* [TASK TO COMPLETE] Only one number is wanted: the count of lines in the records below that hold the word "each".

Stored data:
_ _ _ _ _ _ _
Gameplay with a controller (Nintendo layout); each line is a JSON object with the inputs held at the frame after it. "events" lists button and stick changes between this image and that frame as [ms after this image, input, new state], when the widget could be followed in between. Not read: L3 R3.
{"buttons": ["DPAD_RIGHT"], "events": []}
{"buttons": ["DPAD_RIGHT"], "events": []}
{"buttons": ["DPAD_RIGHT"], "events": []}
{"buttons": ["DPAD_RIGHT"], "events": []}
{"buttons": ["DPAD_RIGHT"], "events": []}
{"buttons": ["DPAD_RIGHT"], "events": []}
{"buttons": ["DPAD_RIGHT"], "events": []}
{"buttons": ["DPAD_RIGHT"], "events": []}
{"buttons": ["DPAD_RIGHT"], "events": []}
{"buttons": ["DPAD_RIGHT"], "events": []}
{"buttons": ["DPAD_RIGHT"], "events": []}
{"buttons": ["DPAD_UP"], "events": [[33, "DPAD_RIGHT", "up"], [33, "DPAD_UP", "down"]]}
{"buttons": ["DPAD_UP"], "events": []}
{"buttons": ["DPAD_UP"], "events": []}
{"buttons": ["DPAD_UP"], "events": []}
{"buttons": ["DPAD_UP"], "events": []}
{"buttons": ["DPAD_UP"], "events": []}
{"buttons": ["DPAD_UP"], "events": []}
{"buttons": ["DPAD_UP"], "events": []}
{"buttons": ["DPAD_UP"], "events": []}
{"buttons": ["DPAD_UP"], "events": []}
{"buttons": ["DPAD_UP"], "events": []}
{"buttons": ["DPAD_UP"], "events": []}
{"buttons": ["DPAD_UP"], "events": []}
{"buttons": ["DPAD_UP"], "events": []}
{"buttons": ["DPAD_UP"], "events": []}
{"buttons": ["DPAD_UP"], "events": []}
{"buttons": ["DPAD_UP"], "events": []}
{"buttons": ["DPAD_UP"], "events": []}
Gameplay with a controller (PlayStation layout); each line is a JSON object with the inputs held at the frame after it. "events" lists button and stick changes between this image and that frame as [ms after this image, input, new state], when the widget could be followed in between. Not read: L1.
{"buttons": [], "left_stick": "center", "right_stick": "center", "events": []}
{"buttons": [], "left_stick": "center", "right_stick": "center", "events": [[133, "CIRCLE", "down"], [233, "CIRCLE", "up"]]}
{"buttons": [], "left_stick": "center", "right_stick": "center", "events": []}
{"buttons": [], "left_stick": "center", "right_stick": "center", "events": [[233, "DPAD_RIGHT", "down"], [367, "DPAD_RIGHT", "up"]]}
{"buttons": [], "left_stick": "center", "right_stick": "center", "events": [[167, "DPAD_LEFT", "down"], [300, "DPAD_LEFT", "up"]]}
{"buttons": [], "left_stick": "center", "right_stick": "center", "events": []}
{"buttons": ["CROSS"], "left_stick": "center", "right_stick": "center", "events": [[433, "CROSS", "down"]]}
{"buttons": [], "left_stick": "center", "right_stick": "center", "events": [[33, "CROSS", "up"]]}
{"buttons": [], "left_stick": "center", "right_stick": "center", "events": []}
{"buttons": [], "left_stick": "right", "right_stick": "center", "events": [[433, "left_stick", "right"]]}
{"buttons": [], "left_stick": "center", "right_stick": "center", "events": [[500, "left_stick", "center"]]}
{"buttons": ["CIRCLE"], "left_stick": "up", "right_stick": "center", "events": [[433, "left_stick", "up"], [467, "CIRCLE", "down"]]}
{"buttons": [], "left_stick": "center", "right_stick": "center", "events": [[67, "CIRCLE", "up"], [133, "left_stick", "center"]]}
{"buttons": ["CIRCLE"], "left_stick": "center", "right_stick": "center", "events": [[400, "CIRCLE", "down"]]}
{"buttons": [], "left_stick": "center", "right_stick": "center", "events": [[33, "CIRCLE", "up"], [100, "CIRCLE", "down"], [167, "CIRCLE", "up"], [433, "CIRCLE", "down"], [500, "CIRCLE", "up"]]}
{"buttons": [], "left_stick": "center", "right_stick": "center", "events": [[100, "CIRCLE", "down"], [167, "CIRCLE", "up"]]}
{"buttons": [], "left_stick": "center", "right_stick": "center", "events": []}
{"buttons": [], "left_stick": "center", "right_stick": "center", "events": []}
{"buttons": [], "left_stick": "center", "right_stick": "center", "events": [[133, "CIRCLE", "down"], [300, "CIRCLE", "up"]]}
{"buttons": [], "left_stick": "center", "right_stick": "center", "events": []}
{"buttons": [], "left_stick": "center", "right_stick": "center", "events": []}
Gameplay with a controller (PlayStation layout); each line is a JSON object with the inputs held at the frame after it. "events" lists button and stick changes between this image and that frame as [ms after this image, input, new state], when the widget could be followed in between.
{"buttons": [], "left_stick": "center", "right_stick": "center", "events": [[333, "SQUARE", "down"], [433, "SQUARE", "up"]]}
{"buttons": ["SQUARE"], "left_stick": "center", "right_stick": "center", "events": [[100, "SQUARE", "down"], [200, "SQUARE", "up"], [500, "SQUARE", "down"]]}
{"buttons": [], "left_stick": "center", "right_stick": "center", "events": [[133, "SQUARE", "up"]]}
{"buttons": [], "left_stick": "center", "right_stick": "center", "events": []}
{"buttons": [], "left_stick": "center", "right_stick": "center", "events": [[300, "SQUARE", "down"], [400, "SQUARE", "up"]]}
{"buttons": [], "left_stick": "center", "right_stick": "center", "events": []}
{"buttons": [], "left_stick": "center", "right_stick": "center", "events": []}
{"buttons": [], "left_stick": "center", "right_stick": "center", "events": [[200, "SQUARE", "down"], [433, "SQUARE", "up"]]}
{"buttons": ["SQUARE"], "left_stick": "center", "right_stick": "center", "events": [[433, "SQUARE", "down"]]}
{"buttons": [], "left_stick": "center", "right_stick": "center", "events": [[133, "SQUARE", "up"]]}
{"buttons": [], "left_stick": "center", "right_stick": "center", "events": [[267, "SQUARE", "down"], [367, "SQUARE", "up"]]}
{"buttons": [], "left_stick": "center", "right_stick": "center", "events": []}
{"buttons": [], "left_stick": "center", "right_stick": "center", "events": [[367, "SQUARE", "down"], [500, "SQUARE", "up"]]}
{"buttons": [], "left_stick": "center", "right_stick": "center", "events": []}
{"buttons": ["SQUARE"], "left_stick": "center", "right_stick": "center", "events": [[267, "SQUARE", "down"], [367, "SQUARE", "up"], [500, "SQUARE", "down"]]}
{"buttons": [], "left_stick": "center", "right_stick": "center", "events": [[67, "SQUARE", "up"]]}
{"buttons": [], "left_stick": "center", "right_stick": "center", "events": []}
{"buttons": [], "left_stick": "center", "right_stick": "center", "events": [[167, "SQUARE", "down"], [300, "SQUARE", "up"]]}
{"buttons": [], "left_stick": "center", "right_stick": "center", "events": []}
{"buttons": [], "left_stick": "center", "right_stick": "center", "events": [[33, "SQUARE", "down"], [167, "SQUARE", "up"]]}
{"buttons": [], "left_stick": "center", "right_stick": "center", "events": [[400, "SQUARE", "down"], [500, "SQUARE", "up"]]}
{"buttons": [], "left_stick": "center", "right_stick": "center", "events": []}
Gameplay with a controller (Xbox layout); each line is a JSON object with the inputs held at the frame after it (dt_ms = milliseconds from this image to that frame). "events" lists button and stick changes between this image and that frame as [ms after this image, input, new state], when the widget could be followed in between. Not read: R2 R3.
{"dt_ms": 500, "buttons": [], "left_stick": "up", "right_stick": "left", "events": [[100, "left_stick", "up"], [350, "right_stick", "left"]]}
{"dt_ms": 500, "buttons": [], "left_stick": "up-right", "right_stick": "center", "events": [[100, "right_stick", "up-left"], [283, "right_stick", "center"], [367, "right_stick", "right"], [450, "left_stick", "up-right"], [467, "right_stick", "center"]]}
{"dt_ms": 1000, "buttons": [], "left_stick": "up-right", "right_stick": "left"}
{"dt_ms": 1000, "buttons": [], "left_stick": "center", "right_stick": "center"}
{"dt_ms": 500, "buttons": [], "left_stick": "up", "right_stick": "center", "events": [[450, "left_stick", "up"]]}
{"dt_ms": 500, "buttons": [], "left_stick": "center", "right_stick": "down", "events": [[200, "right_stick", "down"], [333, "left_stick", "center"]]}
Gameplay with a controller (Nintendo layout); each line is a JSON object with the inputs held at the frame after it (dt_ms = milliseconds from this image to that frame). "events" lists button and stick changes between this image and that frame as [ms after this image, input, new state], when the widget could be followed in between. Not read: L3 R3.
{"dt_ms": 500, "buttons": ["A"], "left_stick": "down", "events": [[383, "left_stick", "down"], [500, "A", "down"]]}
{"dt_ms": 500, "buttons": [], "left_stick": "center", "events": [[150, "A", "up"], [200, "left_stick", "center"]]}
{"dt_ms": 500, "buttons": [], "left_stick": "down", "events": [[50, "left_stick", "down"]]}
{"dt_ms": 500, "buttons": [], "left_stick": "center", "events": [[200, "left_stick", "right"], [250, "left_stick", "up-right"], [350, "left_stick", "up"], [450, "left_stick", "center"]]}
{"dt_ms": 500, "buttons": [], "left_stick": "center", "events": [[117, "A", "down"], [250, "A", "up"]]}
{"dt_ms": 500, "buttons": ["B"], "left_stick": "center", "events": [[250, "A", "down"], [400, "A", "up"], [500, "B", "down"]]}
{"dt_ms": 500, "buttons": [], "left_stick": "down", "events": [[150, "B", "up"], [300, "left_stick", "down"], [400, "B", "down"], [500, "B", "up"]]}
_ _ _ _ _ _ _
* [RESULT FOR THIS TASK] 5